NEW TAIPEI CITY, Taiwan — China’s two days of military drills in waters surrounding Taiwan last month came closer than ever to the self-ruled island’s coast and were the largest-scale exercises in more than three years of exercises partly aimed at deterring a U.S. role in an actual war, analysts say.

A rocket artillery unit participating in the People’s Liberation Army Eastern Theater Command’s “Justice Mission 2025” drills fired shells into the sea into the contiguous zone 24 nautical miles off Taiwan’s coast on Dec. 30, the National Defense Ministry told domestic media.

The unit’s fire took place during PLA drills in five tracts of ocean — described overall as practice for blocking major Taiwanese air and sea routes with aircraft and naval assets, but this time without aircraft carriers. Carriers have joined other drills and are seen helping to ward off external intervention in the event of conflict.

Experts in Taipei said December’s drills were the biggest since 2022, when China began using military exercises to vent anger toward Taiwan’s defiance of Beijing and such U.S. moves as arms sales to Taipei. China has the world’s largest military in terms of active personnel, according to the market research firm Statista.

“The latest Justice Mission 2025 is quantitatively the second biggest,” said Enrico Cau, an associate researcher at the Taiwan Strategy Research Association think tank.

“In terms of complexity, like tactics and mission goals, all the exercises seem to have covered different missions and tasks, some overlapping, some different,” Cau said.

In particular, the “range” of the zones used for the latest exercises was “the largest”, said Chen Yi-fan, assistant professor in the Diplomacy and International Relations Department at Taiwan’s Tamkang University.

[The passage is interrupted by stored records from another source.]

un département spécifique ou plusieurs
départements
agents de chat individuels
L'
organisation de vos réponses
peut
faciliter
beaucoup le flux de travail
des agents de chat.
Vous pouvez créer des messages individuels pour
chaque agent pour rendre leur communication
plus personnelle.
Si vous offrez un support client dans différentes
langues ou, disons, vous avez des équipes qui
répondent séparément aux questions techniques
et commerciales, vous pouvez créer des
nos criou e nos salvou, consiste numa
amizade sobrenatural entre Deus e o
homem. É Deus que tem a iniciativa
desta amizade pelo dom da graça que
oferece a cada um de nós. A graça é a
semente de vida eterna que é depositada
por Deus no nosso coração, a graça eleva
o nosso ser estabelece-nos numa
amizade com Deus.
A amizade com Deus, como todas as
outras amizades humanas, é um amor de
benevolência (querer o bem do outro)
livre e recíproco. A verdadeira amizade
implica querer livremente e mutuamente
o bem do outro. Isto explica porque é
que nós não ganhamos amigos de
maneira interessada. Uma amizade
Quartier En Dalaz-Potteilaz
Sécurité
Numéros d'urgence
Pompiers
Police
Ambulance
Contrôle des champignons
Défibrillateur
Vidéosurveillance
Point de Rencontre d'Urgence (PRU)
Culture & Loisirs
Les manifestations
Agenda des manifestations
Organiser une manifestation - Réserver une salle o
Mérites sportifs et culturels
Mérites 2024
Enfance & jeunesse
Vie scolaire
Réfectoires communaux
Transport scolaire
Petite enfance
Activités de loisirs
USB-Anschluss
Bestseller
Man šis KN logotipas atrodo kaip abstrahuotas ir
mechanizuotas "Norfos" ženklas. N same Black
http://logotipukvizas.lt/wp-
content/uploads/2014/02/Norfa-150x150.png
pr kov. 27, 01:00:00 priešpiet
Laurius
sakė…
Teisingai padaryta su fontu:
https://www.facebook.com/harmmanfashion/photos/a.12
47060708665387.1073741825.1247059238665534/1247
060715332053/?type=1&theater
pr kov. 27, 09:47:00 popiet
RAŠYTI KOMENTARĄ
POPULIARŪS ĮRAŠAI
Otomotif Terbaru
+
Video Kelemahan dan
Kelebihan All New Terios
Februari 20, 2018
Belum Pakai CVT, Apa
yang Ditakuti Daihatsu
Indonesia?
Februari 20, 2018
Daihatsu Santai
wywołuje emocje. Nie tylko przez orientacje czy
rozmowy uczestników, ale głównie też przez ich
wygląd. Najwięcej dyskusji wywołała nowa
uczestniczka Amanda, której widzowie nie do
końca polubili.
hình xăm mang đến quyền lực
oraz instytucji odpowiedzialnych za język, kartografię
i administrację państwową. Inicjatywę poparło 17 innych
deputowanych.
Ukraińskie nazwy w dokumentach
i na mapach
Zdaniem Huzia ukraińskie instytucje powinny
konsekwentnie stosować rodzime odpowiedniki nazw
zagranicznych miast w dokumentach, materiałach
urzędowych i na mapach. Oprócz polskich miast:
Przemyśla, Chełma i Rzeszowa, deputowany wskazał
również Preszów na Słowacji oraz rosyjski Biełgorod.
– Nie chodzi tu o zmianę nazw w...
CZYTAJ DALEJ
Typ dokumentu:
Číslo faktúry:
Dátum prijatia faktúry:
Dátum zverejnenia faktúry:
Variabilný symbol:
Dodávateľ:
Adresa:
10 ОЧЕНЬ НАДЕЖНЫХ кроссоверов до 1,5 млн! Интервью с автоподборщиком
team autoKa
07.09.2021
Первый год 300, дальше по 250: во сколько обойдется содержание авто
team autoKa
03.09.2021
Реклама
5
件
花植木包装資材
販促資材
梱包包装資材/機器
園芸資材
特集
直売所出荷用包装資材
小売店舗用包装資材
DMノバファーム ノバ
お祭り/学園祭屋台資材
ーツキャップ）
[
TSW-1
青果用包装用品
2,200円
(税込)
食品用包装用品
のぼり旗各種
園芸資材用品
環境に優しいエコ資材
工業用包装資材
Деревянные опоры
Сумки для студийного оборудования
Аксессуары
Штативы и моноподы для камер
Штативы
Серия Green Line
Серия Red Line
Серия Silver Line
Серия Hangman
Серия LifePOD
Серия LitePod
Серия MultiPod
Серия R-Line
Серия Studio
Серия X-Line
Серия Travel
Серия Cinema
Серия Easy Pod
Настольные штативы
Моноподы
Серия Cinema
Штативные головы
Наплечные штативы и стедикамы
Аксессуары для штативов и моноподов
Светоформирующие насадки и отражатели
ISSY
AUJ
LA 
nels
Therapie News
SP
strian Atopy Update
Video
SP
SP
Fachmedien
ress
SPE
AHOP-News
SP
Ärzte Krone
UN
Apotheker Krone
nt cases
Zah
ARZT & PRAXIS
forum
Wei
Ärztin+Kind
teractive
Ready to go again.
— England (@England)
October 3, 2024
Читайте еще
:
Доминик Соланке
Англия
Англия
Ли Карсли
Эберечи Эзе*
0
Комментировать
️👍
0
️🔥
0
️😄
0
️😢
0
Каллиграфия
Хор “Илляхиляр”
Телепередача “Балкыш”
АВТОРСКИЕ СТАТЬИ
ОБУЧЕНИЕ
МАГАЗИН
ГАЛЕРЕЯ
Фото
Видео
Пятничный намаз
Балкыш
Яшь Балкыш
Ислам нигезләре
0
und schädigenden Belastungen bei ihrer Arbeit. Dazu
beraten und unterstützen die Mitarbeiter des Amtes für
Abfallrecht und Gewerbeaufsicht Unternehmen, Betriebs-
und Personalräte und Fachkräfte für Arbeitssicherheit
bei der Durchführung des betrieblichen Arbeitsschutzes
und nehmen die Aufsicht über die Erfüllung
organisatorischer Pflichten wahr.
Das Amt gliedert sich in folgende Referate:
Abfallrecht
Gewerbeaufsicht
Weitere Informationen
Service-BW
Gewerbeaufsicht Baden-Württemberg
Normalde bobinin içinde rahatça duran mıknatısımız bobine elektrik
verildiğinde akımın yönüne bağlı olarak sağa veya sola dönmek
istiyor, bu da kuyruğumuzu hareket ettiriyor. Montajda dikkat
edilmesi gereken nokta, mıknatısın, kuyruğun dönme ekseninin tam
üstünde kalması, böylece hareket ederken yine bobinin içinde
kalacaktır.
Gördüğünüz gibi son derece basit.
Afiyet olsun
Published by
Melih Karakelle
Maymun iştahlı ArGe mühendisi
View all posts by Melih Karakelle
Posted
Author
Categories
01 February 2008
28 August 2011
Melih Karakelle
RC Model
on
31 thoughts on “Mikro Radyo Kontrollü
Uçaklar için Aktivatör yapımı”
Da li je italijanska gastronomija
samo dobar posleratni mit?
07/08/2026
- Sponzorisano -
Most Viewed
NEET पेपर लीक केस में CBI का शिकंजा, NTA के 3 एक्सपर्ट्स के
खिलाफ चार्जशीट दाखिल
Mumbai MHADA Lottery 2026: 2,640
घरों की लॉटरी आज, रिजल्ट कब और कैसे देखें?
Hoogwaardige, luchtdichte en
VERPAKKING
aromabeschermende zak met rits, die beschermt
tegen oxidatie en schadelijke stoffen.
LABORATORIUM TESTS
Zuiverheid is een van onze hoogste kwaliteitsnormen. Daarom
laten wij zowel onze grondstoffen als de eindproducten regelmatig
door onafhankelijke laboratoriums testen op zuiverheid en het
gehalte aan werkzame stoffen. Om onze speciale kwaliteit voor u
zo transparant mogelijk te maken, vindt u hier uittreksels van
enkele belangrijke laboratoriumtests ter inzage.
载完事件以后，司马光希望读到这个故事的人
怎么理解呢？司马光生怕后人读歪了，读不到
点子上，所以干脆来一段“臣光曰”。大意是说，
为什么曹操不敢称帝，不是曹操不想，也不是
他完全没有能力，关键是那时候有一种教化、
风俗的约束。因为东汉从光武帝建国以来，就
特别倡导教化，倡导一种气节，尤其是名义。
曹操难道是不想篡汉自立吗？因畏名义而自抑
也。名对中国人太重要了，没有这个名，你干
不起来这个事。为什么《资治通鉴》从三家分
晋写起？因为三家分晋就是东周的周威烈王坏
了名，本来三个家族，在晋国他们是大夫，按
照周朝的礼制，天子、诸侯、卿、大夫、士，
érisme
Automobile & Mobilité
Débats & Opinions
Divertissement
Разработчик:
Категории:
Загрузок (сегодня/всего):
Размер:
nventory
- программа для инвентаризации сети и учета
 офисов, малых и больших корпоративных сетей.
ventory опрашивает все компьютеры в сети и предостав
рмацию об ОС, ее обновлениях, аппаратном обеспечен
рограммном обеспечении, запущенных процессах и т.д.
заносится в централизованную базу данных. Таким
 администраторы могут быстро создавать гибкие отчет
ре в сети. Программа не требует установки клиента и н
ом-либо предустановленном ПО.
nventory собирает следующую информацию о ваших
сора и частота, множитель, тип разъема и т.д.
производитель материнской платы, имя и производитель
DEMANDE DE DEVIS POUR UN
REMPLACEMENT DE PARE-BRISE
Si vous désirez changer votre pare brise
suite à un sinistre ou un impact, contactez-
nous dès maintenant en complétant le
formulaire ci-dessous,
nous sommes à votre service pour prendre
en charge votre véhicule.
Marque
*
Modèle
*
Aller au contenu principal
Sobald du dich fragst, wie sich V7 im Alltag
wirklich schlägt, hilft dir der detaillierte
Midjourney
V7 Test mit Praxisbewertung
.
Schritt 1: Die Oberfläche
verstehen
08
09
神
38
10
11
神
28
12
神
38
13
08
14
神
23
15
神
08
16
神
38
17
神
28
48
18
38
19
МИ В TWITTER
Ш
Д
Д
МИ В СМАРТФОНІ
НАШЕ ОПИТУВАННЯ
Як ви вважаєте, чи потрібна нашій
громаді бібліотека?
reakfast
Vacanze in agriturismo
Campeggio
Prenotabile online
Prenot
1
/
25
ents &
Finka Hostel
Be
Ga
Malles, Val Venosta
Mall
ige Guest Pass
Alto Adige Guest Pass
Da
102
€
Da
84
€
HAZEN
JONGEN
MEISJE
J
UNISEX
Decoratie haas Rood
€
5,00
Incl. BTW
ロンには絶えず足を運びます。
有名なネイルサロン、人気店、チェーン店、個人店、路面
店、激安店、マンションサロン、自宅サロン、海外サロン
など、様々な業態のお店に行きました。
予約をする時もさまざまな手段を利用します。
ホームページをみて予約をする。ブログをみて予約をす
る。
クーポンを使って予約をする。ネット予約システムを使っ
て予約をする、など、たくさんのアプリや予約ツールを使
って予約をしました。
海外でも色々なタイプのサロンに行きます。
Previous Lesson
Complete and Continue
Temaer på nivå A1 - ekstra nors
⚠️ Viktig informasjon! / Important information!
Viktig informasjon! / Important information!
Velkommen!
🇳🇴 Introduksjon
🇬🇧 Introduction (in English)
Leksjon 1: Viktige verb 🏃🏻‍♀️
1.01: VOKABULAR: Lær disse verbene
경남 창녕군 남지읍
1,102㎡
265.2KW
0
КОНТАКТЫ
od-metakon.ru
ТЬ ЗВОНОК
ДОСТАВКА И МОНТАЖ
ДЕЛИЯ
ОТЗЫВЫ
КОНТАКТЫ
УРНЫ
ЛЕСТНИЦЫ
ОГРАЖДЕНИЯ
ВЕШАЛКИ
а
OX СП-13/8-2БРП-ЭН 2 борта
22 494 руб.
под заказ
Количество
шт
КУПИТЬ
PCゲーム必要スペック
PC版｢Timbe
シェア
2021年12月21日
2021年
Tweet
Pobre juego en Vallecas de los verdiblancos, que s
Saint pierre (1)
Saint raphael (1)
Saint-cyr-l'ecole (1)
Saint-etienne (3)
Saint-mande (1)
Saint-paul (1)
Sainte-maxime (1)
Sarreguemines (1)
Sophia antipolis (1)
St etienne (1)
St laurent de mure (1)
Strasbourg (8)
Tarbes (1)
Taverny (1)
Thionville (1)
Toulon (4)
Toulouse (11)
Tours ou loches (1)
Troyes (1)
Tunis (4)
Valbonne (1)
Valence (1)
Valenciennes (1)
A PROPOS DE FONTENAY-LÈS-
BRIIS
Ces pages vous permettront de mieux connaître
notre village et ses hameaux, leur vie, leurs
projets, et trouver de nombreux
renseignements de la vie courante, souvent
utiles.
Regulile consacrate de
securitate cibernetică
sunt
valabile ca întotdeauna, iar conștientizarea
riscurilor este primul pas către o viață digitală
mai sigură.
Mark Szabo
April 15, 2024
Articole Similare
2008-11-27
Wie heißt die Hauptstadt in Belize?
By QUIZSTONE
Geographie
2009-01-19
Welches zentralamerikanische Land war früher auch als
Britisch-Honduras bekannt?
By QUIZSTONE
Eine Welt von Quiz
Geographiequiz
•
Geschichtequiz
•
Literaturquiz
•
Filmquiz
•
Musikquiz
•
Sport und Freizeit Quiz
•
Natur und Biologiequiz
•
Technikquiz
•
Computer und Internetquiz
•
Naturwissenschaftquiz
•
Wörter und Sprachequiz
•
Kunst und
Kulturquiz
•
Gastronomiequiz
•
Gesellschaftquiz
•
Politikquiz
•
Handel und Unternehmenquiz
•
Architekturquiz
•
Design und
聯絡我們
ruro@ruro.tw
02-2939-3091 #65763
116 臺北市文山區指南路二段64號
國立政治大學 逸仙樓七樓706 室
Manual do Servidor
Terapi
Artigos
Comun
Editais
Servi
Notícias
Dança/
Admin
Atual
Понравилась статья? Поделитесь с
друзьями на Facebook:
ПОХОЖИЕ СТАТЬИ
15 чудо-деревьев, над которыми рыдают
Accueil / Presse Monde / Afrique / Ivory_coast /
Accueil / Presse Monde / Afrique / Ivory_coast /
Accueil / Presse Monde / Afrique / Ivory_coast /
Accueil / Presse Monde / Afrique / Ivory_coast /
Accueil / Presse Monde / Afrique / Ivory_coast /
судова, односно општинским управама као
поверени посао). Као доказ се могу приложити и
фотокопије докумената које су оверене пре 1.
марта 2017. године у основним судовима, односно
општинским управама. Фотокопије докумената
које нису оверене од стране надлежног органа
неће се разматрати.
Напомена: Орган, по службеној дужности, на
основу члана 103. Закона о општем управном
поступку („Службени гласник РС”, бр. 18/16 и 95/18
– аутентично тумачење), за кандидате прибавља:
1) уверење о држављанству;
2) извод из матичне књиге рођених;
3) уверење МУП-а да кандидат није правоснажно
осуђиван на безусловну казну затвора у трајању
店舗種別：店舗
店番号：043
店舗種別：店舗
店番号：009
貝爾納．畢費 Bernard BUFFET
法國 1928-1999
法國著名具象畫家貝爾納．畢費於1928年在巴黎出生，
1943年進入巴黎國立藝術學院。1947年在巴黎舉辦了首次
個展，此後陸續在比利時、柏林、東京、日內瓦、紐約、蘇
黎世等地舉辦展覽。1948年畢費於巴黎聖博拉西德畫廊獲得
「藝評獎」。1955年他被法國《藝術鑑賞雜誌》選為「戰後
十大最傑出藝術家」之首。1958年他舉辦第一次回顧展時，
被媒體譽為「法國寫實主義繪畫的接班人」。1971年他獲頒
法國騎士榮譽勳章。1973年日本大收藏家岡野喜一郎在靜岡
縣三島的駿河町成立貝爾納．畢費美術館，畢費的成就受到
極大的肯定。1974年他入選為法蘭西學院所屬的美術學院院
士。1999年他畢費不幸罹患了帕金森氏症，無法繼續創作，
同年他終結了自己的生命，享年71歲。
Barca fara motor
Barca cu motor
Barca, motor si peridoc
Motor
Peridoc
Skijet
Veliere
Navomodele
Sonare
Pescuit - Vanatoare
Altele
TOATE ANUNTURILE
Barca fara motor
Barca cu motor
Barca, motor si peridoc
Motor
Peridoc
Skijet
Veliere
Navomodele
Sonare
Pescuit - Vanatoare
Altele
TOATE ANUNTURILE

Beijing has claimed sovereignty over Taiwan for more than seven decades and threatened force to take it, if necessary. Years of opinion polls in Taiwan show preference for self-rule.

China sees Taiwan President Lai Ching-te as a champion for independence, and talks between the two sides fell apart in 2016.

In August 2022 — the biggest ever Taiwan-targeted drill — the PLA held four days of exercises after Nancy Pelosi, then the speaker of the U.S. House of Representatives, visited Taipei. They included air sorties, ballistic missile tests and naval deployments.

The PLA has held seven of these drills since the Pelosi visit, Chen said.

Taiwan’s National Defense Ministry said it had tracked 60 sorties by Chinese fighters, bombers, drones and support aircraft in the 24 hours ending at 6 a.m. on Dec. 30. It said 44 of those crossed a median line in the 100-kilometer-wide Taiwan Strait that separates the two sides.

The ministry said it logged 40 sorties and eight median line crossings the following day.

Simulated PLA blockage of major Taiwanese sea and air routes disrupted hundreds of civilian flights, many connecting Taiwan to its outlying islands, domestic media outlets said.

Triggers for the December drills include the announcement of an $11.1 billion U.S. arms package for Taiwan alongside Taiwan’s own pledge to raise defense spending, Chen said.

The U.S. package is “specifically designed to tear apart the blockade concept that the PLA just showcased,” said Sean Su, a Taiwan businessperson and longtime political commentator.

The 1979 U.S. Taiwan Relations Act allows the United States to help defend Taiwan, if attacked, but Washington is vague about what it would offer and maintains diplomatic relations with Beijing rather than with Taipei.

Chinese robot dogs and “intelligent warfare” used on Dec. 29 and 30 looked good on television, Su said, but he said it is unclear whether the PLA could sustain the actions of the two days of drills during a longer conflict.

“The sustainability question is one Beijing doesn’t want to answer,” Su said. “The PLA has never shown its ability to sustain a blockade for weeks because they need to handle personnel shifts and logistics while operating under enemy fire and maintaining sensor-to-shooter connections against and potentially U.S. and Japanese interference.”

From a Chinese perspective, the Dec. 29-30 drills were “successfully completed,” PLA Eastern Theater Command Senior Captain Li Xi said via the military’s website. The command will now “remain on high alert at all times, keep strengthening combat readiness through arduous training, resolutely thwart the attempts of ‘Taiwan Independence’ separatists and external intervention, and firmly safeguard national sovereignty and territorial integrity,” Li said.

Taiwan’s Mainland Affairs Council, a government body in charge of China affairs, criticized the drills on Dec. 29 as an “irrational” move disrupting civilian traffic, affecting the security of “life and property” and trying to change the “status quo” of relations between the two sides.